▸ DATA UNDER STUDY:
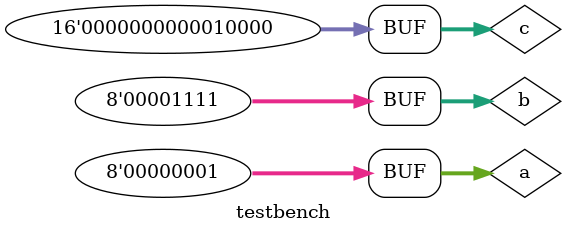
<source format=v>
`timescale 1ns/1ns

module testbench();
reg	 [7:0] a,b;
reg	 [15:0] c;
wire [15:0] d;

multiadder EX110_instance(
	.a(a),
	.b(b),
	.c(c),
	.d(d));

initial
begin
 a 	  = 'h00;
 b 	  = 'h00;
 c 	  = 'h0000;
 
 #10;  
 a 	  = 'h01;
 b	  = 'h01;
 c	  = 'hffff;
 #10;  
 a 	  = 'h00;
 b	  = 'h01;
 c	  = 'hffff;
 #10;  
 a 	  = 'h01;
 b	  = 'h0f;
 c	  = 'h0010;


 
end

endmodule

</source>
---
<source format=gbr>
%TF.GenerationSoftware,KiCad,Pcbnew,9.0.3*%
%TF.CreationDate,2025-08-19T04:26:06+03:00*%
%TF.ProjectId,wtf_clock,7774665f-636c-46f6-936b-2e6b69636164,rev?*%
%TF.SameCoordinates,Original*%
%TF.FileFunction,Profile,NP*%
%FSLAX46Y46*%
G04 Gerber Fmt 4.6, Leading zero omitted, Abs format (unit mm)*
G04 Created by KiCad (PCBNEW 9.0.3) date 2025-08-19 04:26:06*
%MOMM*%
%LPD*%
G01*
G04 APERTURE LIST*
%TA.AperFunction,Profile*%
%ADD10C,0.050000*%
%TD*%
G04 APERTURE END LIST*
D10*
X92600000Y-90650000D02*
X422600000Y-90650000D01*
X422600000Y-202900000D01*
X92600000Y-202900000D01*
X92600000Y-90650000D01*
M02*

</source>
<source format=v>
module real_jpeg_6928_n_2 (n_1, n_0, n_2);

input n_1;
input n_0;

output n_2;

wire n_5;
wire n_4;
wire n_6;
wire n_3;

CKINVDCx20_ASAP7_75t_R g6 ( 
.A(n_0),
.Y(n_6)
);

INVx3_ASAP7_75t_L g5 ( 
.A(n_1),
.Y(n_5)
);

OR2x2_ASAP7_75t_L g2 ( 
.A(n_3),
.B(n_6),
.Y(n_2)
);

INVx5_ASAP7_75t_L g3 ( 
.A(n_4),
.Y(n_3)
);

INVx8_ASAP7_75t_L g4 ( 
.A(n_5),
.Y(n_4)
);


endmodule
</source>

▸ TASK DETAILS: Going through the material above, how many lines contain the word "wire"? Write only the number.

▸ TASK RESPONSE: 5